* [Text under study]:
=== Section Start ===
You can't put into a bean flavor that isn't already there?
You can't put flavor that isn't already there into a bean?
Flavor that isn't already there can't be put into a bean?
Into a bean you can't put flavor that isn't already there? [ Yoda works for Starbucks … ]
Ø said,
October 15, 2013 @ 11:30 am
There is projective geometry, and yes that leads to some groups in the mathematical sense. And in another branch of mathematics there are projective objects in a category (for example in the category of modules for a ring, or in the category of "S-systems" in the quote above), and groups can come up there, too. But it's pretty clear to me that these represent two unrelated adoptions of the word "projective" as a mathematical term, and that neither of them has much to do with the use of the same word by some linguists.
Ø said,
October 15, 2013 @ 11:31 am
Hays writes of "projection lines".
D.O. said,
October 15, 2013 @ 11:33 am
Two questions from a member of the audience. First, why NP-hardness is important? After all, it is an asymptotic characteristic and it is not like natural language sentences tend to run for an infinite number of words. Second, why in the first example "director" modifies "emeritus" and not the other way around? I understand that pragmatically the most important information is that Mr. Tomas already has retired and the fact that the ghost-like status he retains is that of a "director" is secondary, but syntactically it seems that the root is "director" who just sort of faded away.
[(myl) I believe that you're right (and the Penn Treebank is wrong) about "director emeritus" — the head is "director", and "emeritus" is a post-modifier.
As for the complexity-theory issues, the problem is not just a theoretical one: even with fast computers, having to evaluate all 20^19=5e+24 non-projective dependency graphs for a 20-word sentence would be unaffordably slow. The restrictions (like "1-endpoint-crossing") allow the problem to be factored in a way that allows local partial solutions to be somewhat efficiently combined into a global solution.]
Andrew Bay said,
October 15, 2013 @ 11:55 am
I'm still trying to figure out how to put flavor into the missing or tardy bean.
TR said,
October 15, 2013 @ 12:16 pm
So is "non-projective" synonymous with "containing discontinuous syntactic constituents"?
=== Section End ===
* [Data under study]:
=== Section Start ===
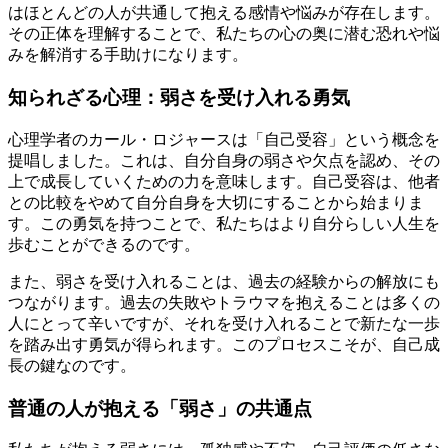
はほとんどの人が共通して抱える感情や悩みが存在します。
その正体を理解することで、私たちの心の奥に潜む恐れや悩
みを解消する手助けになります。
知られざる心理：弱さを受け入れる勇気
心理学者のカール・ロジャースは「自己受容」という概念を
提唱しました。これは、自分自身の弱さや欠点を認め、その
上で成長していくための力を意味します。自己受容は、他者
との比較をやめて自分自身を大切にすることから始まりま
す。この勇気を持つことで、私たちはより自分らしい人生を
歩むことができるのです。
また、弱さを受け入れることは、過去の経験からの解放にも
つながります。過去の失敗やトラウマを抱えることは多くの
人にとって辛いですが、それを受け入れることで新たな一歩
を踏み出す勇気が得られます。このプロセスこそが、自己成
長の鍵なのです。
普通の人が抱える「弱さ」の共通点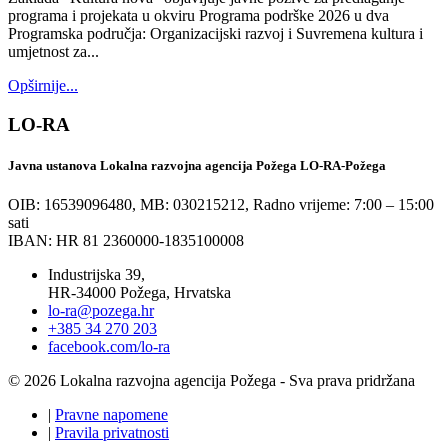
programa i projekata u okviru Programa podrške 2026 u dva
Programska područja: Organizacijski razvoj i Suvremena kultura i
umjetnost za...
Opširnije...
LO-RA
Javna ustanova Lokalna razvojna agencija Požega LO-RA-Požega
OIB: 16539096480, MB: 030215212,
Radno vrijeme: 7:00 – 15:00
sati
IBAN: HR 81 2360000-1835100008
Industrijska 39,
HR-34000 Požega, Hrvatska
lo-ra@pozega.hr
+385 34 270 203
facebook.com/lo-ra
© 2026 Lokalna razvojna agencija Požega - Sva prava pridržana
|
Pravne napomene
|
Pravila privatnosti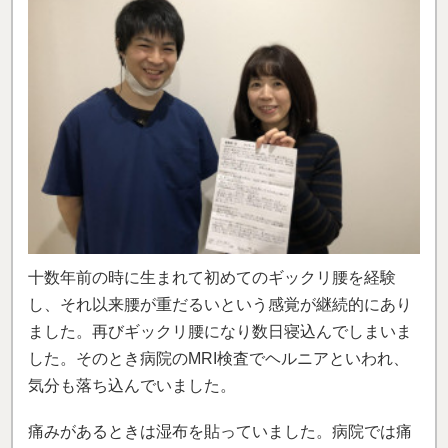
十数年前の時に生まれて初めてのギックリ腰を経験
し、それ以来腰が重だるいという感覚が継続的にあり
ました。再びギックリ腰になり数日寝込んでしまいま
した。そのとき病院のMRI検査でヘルニアといわれ、
気分も落ち込んでいました。
痛みがあるときは湿布を貼っていました。病院では痛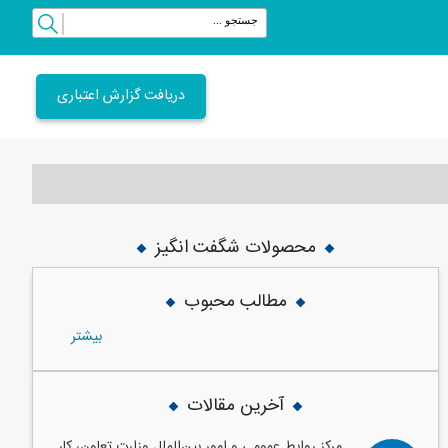
دریافت گزارش اعتباری
محصولات شگفت انگیز
vious
Next
مطالب محبوب
بيشتر
آخرین مقالات
مرکز روابط عمومی و امور بین‌الملل وزارت تعاون، کار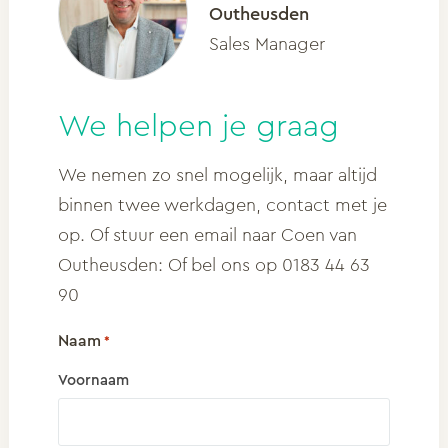
Outheusden
Sales Manager
We helpen je graag
We nemen zo snel mogelijk, maar altijd
binnen twee werkdagen, contact met je
op. Of stuur een email naar Coen van
Outheusden: Of bel ons op 0183 44 63
90
Naam
*
Voornaam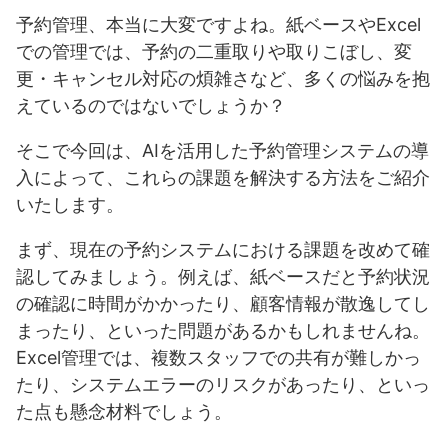
予約管理、本当に大変ですよね。紙ベースやExcel
での管理では、予約の二重取りや取りこぼし、変
更・キャンセル対応の煩雑さなど、多くの悩みを抱
えているのではないでしょうか？
そこで今回は、AIを活用した予約管理システムの導
入によって、これらの課題を解決する方法をご紹介
いたします。
まず、現在の予約システムにおける課題を改めて確
認してみましょう。例えば、紙ベースだと予約状況
の確認に時間がかかったり、顧客情報が散逸してし
まったり、といった問題があるかもしれませんね。
Excel管理では、複数スタッフでの共有が難しかっ
たり、システムエラーのリスクがあったり、といっ
た点も懸念材料でしょう。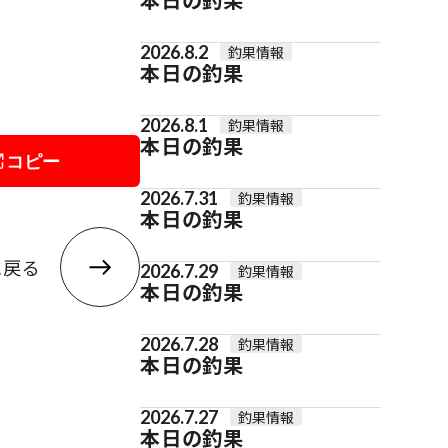
2026.8.2
釣果情報
本日の釣果
2026.8.1
釣果情報
本日の釣果
コピー
2026.7.31
釣果情報
本日の釣果
に戻る
2026.7.29
釣果情報
本日の釣果
2026.7.28
釣果情報
本日の釣果
2026.7.27
釣果情報
本日の釣果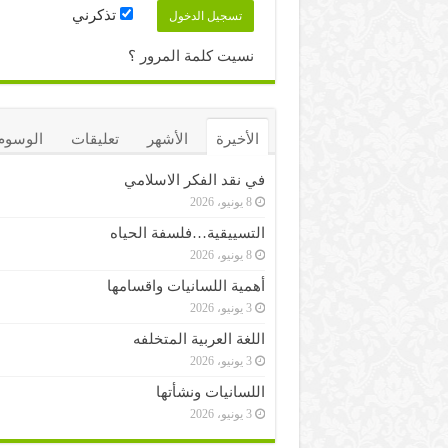
تذكرني
نسيت كلمة المرور ؟
الأخيرة
الأشهر
تعليقات
الوسوم
في نقد الفكر الاسلامي
8 يونيو، 2026
التسييقية…فلسفة الحياه
8 يونيو، 2026
أهمية اللسانيات واقسامها
3 يونيو، 2026
اللغة العربية المتخلفه
3 يونيو، 2026
اللسانيات ونشأتها
3 يونيو، 2026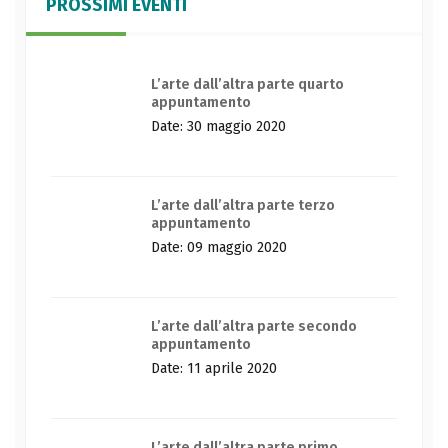
PROSSIMI EVENTI
L’arte dall’altra parte quarto
appuntamento
Date: 30 maggio 2020
L’arte dall’altra parte terzo
appuntamento
Date: 09 maggio 2020
L’arte dall’altra parte secondo
appuntamento
Date: 11 aprile 2020
L’arte dall’altra parte primo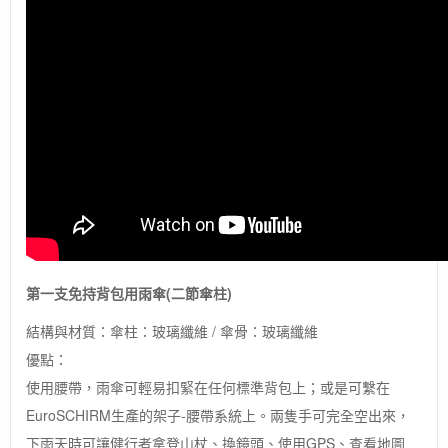
第一支免持背包用雨傘(二節傘柱)
結構與材質：傘柱：玻璃纖維 / 傘骨：玻璃纖維
優點：
使用腰帶，雨傘可輕易扣緊在任何標準背包上；或是可繫在
EuroSCHIRM生產的架子-腰帶系統上。兩隻手可完全空出來，
下雨天時可讓健行者拿登山杖、換鏡頭、使用GPS、查看地圖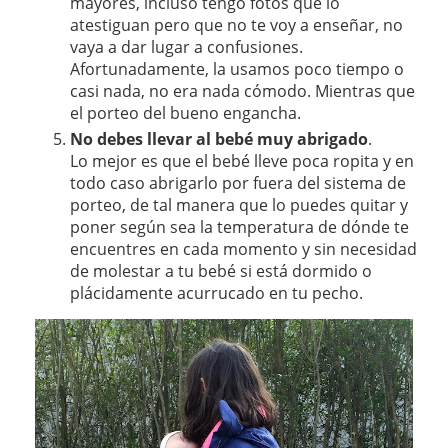
mayores, incluso tengo fotos que lo
atestiguan pero que no te voy a enseñar, no
vaya a dar lugar a confusiones.
Afortunadamente, la usamos poco tiempo o
casi nada, no era nada cómodo. Mientras que
el porteo del bueno engancha.
No debes llevar al bebé muy abrigado
.
Lo mejor es que el bebé lleve poca ropita y en
todo caso abrigarlo por fuera del sistema de
porteo, de tal manera que lo puedes quitar y
poner según sea la temperatura de dónde te
encuentres en cada momento y sin necesidad
de molestar a tu bebé si está dormido o
plácidamente acurrucado en tu pecho.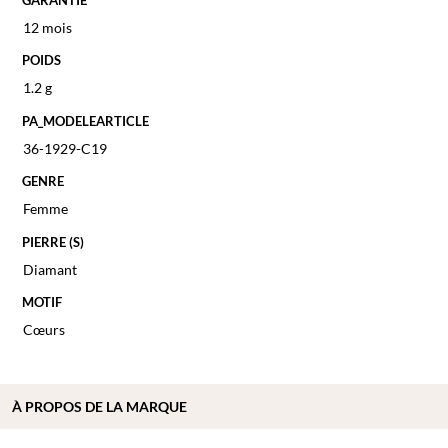
12 mois
POIDS
1.2 g
PA_MODELEARTICLE
36-1929-C19
GENRE
Femme
PIERRE (S)
Diamant
MOTIF
Cœurs
À PROPOS DE
LA MARQUE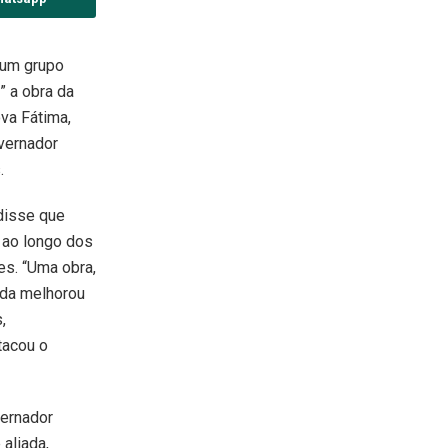
 um grupo
” a obra da
va Fátima,
vernador
.
 disse que
 ao longo dos
es. “Uma obra,
ida melhorou
,
tacou o
vernador
aliada,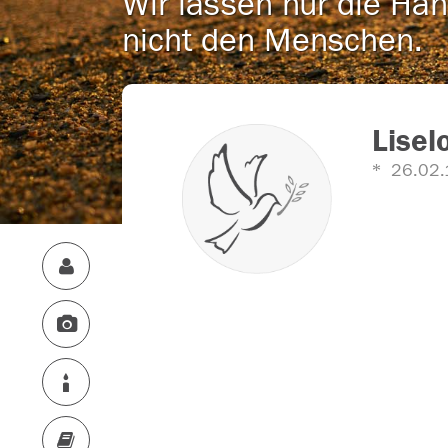
Wir lassen nur die Han
nicht den Menschen.
Liselo
26.02.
=== Section End ===
* [Brief 1]: Give every posting time that appears in the comment thread on projective dependency parsing, including the date.
* [Brief 2]: Pick up the comment thread on projective dependency parsing after its final comment and carry it forward.

* [Expected answer 1]:
October 15, 2013 @ 11:30 am
October 15, 2013 @ 11:31 am
October 15, 2013 @ 11:33 am
October 15, 2013 @ 11:55 am
October 15, 2013 @ 12:16 pm

* [Expected answer 2]:
[(myl) Pretty much — modulo the details of how each phrase is defined, and how various constructions are analyzed.]
reader_not_academe said,
October 15, 2013 @ 3:27 pm
I've had to tie this in with a feature of German that I've been pondering for a while. The two sentences below are equivalent in meaning ("I haven't read the novel you told me about"):
1) Ich habe den Roman, von dem du mir erzählt hast, nicht gelesen.
2) Ich habe den Roman nicht gelesen, von dem du mir erzählt hast.
In 2), the modifier of "Roman" is shifted out of the main sentence's VP, right across a phrase boundary; in 1), it's one of those embedded clauses non-native speakers and interpreters dread. if I'm reading this right, that creates a discontinuous constituent. Now what I find intriguing is that my inner CPU's thermometer is telling me that 2) is the one that's easier to produce as well as to parse for the human brain. That's strangely at odds with the greater computational complexity of parsing it formally.
Bob Ladd said,
October 15, 2013 @ 3:45 pm
@OrenWithAnE: You can't put flavor into a bean if it isn't there?
Rubrick said,
October 15, 2013 @ 4:12 pm
This isn't related to the linguistic point, but I'm guessing you can't put flavor into a bean if it is already there, either. So the meaning boils down to "You can't put flavor into a bean," which isn't so catchy.
[(myl) I'm sorry to say that there are people who put all sorts of flavors into coffee beans all the time: hazelnut, amaretto, irish creme, and worse. I agree that this shouldn't be allowed, but I have to admit that it is.]
Oliver said,
October 15, 2013 @ 4:24 pm
As for the German example, I must say that it is different. The relative clause must always be a part of the noun phrase right before the verb. The English example is strictly speaking ambiguous. The German example isn't.
The split of the original example cannot be made in German. If you want to render it in German, you'll need to use a full dependent clause, not a relative clause ",if it isn't already there".
Although German has a similar phenomenon, when there are multiple possible nouns in a noun phrase. Like:
Der Hund meiner Tante, den ich erschießen will, sitzt im Garten.
The dog of my aunt, whom I want to shoot dead, is sitting in the garden.
Der Hund meines Onkels, den ich erschießen will, sitzt im Garten.
The dog of my uncle, whom I want to shoot dead, is sitting in the garden.
In the first example grammatical gender makes clear that I want the canine, not the relative dead. But the second example is ambiguous.
reader_not_academe said,
October 15, 2013 @ 4:52 pm
my point with the german example was different; i was only driving at the discontinous phrase. i think the article's original example is not relevant because of the ambiguity either.
in some contexts this split is possible in german; in some others, it's not. compare these:
A1) Der Hund, den ich streicheln will, sitzt im Auto.
A2) *Der Hund sitzt im Auto, den ich streicheln will.
B1) Ich sehe den Hund, den ich streicheln will, nicht.
B2) Ich sehe den Hund nicht, den ich streicheln will.
A2 is not grammatical, B2 is. the why is interesting, but it's not what i'm after here. what i needed was just something like B2, which has a discontinuous constituent, i.e., it's non-projective.
my point is: it's a very complex task to parse non-projective sentences like B2, if you measure complexity by turing machines. but: my very personal, very subjective impression is that the non-projective sentence is easier to parse, as measured by my brain. this is by no means hard data, and it may be proved false by experiment.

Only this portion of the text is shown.